A incidência de desnutrição em crianças e adolescentes acarreta consequências severas para o desenvolvimento dos
jovens, podendo causar atrasos permanentes no crescimento e na produtividade de tais adultos no mercado de
trabalho. Similarmente, a obesidade infantil provoca danos à saúde mental e física dos indivíduos. Nesse contexto,
compreender os extremos nutricionais torna-se fundamental, diante do atual cenário global marcado pela
coexistência de desnutrição e excesso de peso, que configuram um duplo desafio para a saúde pública. Assim, esta
dissertação tem como objetivo central a análise do estado nutricional de crianças e adolescentes entre os anos de
2003 e 2018, no Brasil urbano.
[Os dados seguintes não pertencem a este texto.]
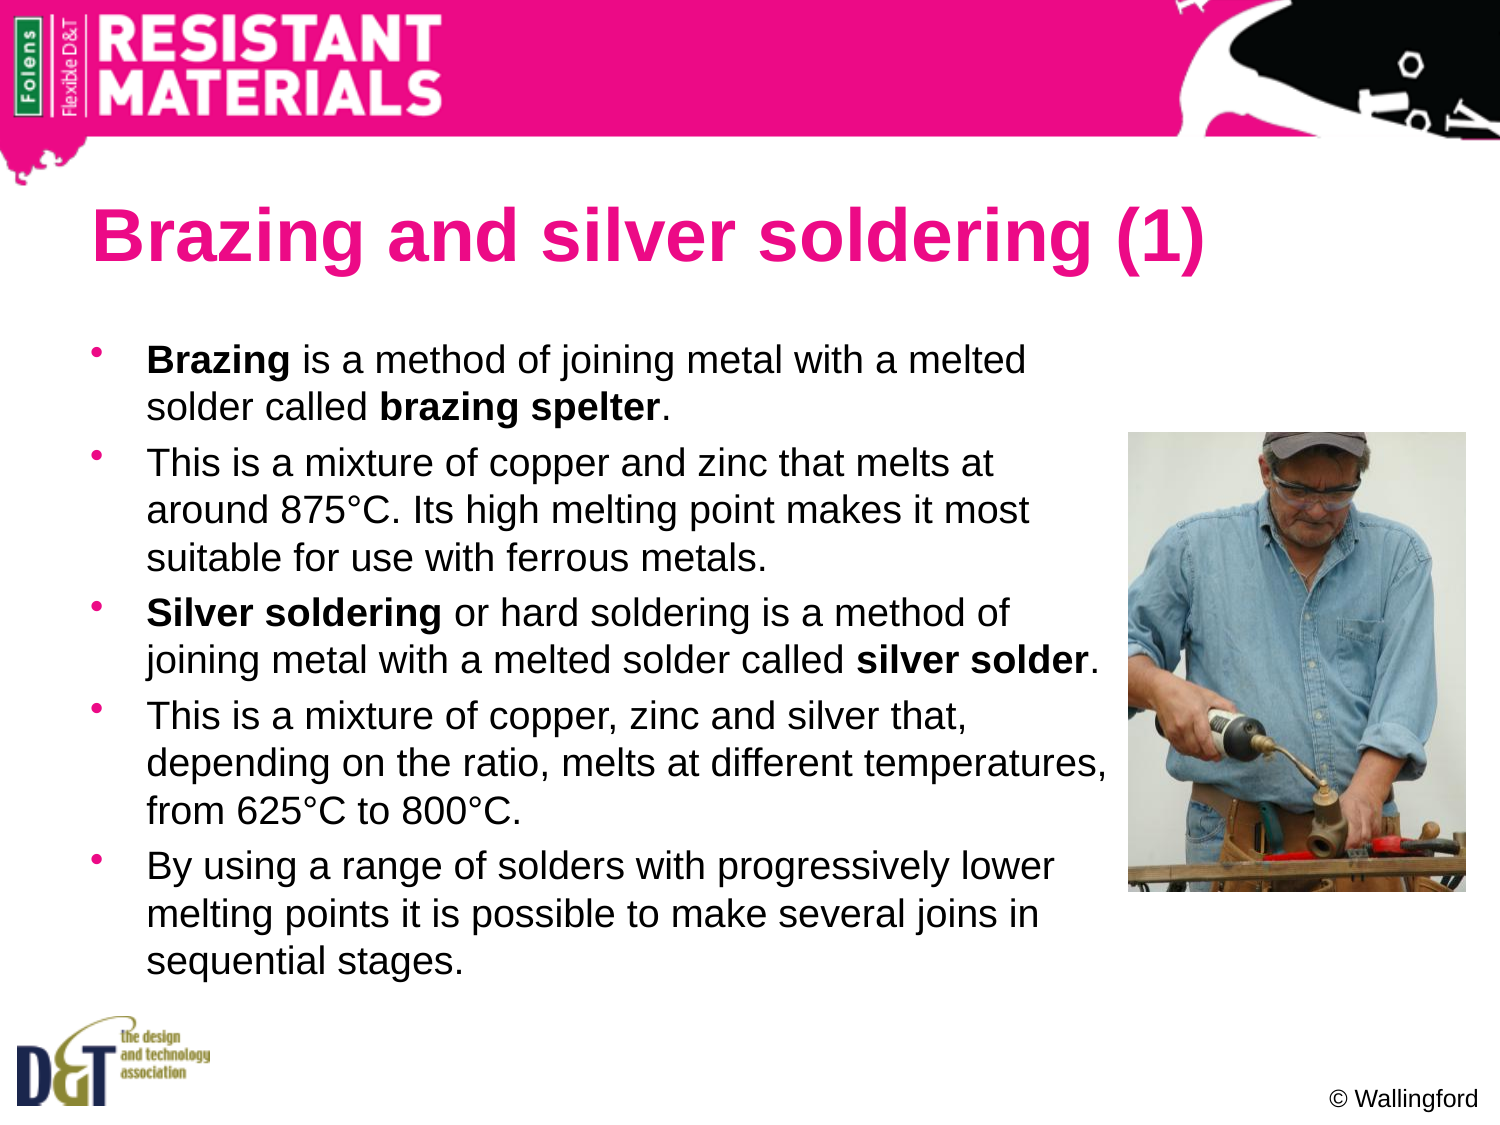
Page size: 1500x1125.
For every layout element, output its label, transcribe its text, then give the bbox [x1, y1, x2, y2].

title Brazing and silver soldering (1) [76, 160, 1427, 301]
list Brazing is a method of joining metal with a melted solder called brazing spelter. This is a mixture of copper and zinc that melts at around 875°C. Its high melting point makes it most suitable for use with ferrous metals. Silver soldering or hard soldering is a method of joining metal with a melted solder called silver solder. This is a mixture of copper, zinc and silver that, depending on the ratio, melts at different temperatures, from 625°C to 800°C. By using a range of solders with progressively lower melting points it is possible to make several joins in sequential stages. [75, 326, 1129, 1005]
picture [0, 0, 1500, 1125]
text_box © Wallingford [1257, 1074, 1495, 1125]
Para tanto, é realizado um exame de como características parentais, familiares,
regionais e próprias dos filhos, afetam o estado de nutrição de crianças e adolescentes. Para atingir tal propósito,
foram utilizados os microdados da Pesquisa de Orçamentos Familiares (POF) para os anos 2002-2003, 2008-2009 e
2017-2018 e dados agregados por estado do DATASUS. De maneira geral, os procedimentos empíricos empregados
consistem na estimação de modelos logit ordenados generalizados, para dados de corte transversais empilhados. A
análise de um período temporal extenso, de 2003 até 2018, e a inclusão de variáveis explicativas que captam
aspectos de alocação de recurso intradomiciliar e desigualdades individuais e regionais de escolaridade, configuram
alguns dos principais avanços da presente pesquisa. Os resultados gerais sugerem que o estado de nutrição das mães
e dos pais é relevante para compreender a situação nutricional dos filhos. A situação de sobrepeso e obesidade
parental eleva as chances do filho estar em situação de sobrepeso e obesidade. Ademais, a situação de desnutrição
parental também aumenta a probabilidade do filho estar em situação de desnutrição. Nesse contexto, há indicativos
de que crianças e adolescentes em lares com maiores níveis de desigualdade intradomiciliar de despesas enfrentam
maiores chances de desnutrição. A educação paterna apresenta uma associação direta com o estado nutricional dos
filhos, enquanto a maior escolaridade materna esteve associada à redução das chances de desnutrição entre crianças e
adolescentes, no Brasil. Os resultados evidenciam que os extremos nutricionais são fortemente influenciados por
fatores familiares e socioeconômicos, indicando que o enfrentamento do duplo desafio nutricional no Brasil
demanda políticas públicas que ultrapassem intervenções exclusivamente individuais.